**Task:**
Change "Transcribe" to "Copy" in the records from the start up to and including the line with "সিদ্ধান্তেই", and reproduce only those lines with everything else unchanged.

[Collected data entries]
::::

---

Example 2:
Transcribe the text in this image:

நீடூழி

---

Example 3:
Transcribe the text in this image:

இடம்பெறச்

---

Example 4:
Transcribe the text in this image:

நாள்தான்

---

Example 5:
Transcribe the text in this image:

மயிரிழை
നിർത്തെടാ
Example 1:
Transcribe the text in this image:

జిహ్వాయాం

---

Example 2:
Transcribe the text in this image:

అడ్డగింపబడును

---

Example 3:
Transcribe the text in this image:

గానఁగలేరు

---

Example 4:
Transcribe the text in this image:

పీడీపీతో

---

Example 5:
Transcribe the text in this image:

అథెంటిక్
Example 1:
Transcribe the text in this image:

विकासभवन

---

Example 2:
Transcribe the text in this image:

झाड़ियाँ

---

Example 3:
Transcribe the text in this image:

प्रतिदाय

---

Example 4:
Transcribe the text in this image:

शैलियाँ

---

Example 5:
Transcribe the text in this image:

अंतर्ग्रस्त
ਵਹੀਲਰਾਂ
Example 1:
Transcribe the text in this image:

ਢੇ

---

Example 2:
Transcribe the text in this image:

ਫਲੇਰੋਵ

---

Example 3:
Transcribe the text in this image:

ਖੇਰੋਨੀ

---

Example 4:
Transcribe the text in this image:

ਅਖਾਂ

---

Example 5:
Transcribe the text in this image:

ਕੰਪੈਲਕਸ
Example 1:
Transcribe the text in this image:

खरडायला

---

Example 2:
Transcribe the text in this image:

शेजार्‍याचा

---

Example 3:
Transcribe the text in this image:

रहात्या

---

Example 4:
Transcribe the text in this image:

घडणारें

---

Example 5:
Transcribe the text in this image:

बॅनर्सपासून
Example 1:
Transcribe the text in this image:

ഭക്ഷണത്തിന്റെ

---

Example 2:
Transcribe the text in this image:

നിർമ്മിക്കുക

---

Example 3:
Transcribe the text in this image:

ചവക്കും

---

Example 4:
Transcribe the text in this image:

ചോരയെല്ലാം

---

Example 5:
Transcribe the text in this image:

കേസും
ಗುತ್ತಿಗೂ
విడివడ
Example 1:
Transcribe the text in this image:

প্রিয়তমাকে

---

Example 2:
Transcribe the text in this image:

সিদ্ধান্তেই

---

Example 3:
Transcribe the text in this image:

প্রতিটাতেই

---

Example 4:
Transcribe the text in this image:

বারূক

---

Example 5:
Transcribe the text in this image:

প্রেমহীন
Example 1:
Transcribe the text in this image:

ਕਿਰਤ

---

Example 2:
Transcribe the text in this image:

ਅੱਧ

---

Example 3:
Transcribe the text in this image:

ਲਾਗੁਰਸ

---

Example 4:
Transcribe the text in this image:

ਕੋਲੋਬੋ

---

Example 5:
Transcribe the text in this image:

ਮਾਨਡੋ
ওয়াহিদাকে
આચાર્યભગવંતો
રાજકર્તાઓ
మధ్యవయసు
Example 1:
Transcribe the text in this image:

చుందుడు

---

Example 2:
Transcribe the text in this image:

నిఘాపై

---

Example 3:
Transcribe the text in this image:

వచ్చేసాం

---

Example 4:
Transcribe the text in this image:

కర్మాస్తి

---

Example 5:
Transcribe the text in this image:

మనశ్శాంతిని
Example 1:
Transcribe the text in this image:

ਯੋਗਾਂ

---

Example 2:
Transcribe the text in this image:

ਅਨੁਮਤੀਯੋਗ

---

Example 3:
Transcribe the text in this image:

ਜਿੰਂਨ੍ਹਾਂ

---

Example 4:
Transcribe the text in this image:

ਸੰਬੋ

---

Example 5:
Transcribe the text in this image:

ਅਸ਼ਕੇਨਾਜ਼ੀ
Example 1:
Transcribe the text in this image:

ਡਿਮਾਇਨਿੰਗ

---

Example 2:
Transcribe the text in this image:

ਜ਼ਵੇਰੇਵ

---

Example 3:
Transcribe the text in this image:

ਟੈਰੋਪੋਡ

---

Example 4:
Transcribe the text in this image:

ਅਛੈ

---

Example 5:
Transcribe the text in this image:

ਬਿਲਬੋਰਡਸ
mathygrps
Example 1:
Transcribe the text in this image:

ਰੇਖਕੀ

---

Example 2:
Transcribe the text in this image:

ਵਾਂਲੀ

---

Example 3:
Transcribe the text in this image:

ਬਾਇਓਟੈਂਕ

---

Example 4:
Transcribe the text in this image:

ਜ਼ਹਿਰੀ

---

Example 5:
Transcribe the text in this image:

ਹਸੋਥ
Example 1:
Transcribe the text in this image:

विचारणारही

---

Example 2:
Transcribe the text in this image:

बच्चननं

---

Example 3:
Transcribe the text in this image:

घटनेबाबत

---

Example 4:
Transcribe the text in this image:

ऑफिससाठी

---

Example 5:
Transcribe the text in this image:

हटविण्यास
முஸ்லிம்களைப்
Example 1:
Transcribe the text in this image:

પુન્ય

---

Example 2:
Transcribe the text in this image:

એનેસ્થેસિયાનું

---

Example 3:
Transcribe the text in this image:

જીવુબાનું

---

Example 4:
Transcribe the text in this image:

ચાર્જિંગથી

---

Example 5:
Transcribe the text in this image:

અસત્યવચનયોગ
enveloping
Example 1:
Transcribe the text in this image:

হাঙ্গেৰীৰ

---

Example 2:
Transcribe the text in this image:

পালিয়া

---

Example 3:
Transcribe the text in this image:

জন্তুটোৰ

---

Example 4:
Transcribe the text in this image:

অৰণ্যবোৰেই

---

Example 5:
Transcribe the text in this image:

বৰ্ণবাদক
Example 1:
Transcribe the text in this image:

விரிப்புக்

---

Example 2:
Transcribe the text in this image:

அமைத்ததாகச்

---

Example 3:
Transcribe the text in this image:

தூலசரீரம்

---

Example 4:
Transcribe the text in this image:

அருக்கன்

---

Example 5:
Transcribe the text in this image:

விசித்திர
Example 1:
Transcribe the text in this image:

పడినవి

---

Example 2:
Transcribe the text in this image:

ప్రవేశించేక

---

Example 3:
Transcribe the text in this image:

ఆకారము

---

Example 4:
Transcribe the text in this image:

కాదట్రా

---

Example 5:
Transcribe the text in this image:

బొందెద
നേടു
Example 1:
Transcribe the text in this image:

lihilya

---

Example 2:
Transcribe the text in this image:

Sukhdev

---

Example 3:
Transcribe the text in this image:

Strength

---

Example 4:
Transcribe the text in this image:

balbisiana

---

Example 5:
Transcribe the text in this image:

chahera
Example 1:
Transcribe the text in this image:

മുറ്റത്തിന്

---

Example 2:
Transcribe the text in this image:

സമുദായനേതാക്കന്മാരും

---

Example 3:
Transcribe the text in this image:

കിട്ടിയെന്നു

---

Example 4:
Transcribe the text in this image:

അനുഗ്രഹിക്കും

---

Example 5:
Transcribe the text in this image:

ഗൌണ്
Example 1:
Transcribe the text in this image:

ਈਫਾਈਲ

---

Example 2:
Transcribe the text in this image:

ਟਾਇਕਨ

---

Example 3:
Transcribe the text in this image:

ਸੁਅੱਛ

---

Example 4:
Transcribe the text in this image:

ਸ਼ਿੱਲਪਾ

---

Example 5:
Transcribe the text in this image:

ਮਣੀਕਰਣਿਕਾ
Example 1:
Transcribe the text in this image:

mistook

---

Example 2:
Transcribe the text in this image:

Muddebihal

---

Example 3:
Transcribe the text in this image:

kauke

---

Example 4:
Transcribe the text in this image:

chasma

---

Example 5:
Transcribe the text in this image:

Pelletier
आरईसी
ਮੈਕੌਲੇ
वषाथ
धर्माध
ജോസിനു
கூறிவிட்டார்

::::

**Solution:**
---

Example 2:
Copy the text in this image:

நீடூழி

---

Example 3:
Copy the text in this image:

இடம்பெறச்

---

Example 4:
Copy the text in this image:

நாள்தான்

---

Example 5:
Copy the text in this image:

மயிரிழை
നിർത്തെടാ
Example 1:
Copy the text in this image:

జిహ్వాయాం

---

Example 2:
Copy the text in this image:

అడ్డగింపబడును

---

Example 3:
Copy the text in this image:

గానఁగలేరు

---

Example 4:
Copy the text in this image:

పీడీపీతో

---

Example 5:
Copy the text in this image:

అథెంటిక్
Example 1:
Copy the text in this image:

विकासभवन

---

Example 2:
Copy the text in this image:

झाड़ियाँ

---

Example 3:
Copy the text in this image:

प्रतिदाय

---

Example 4:
Copy the text in this image:

शैलियाँ

---

Example 5:
Copy the text in this image:

अंतर्ग्रस्त
ਵਹੀਲਰਾਂ
Example 1:
Copy the text in this image:

ਢੇ

---

Example 2:
Copy the text in this image:

ਫਲੇਰੋਵ

---

Example 3:
Copy the text in this image:

ਖੇਰੋਨੀ

---

Example 4:
Copy the text in this image:

ਅਖਾਂ

---

Example 5:
Copy the text in this image:

ਕੰਪੈਲਕਸ
Example 1:
Copy the text in this image:

खरडायला

---

Example 2:
Copy the text in this image:

शेजार्‍याचा

---

Example 3:
Copy the text in this image:

रहात्या

---

Example 4:
Copy the text in this image:

घडणारें

---

Example 5:
Copy the text in this image:

बॅनर्सपासून
Example 1:
Copy the text in this image:

ഭക്ഷണത്തിന്റെ

---

Example 2:
Copy the text in this image:

നിർമ്മിക്കുക

---

Example 3:
Copy the text in this image:

ചവക്കും

---

Example 4:
Copy the text in this image:

ചോരയെല്ലാം

---

Example 5:
Copy the text in this image:

കേസും
ಗುತ್ತಿಗೂ
విడివడ
Example 1:
Copy the text in this image:

প্রিয়তমাকে

---

Example 2:
Copy the text in this image:

সিদ্ধান্তেই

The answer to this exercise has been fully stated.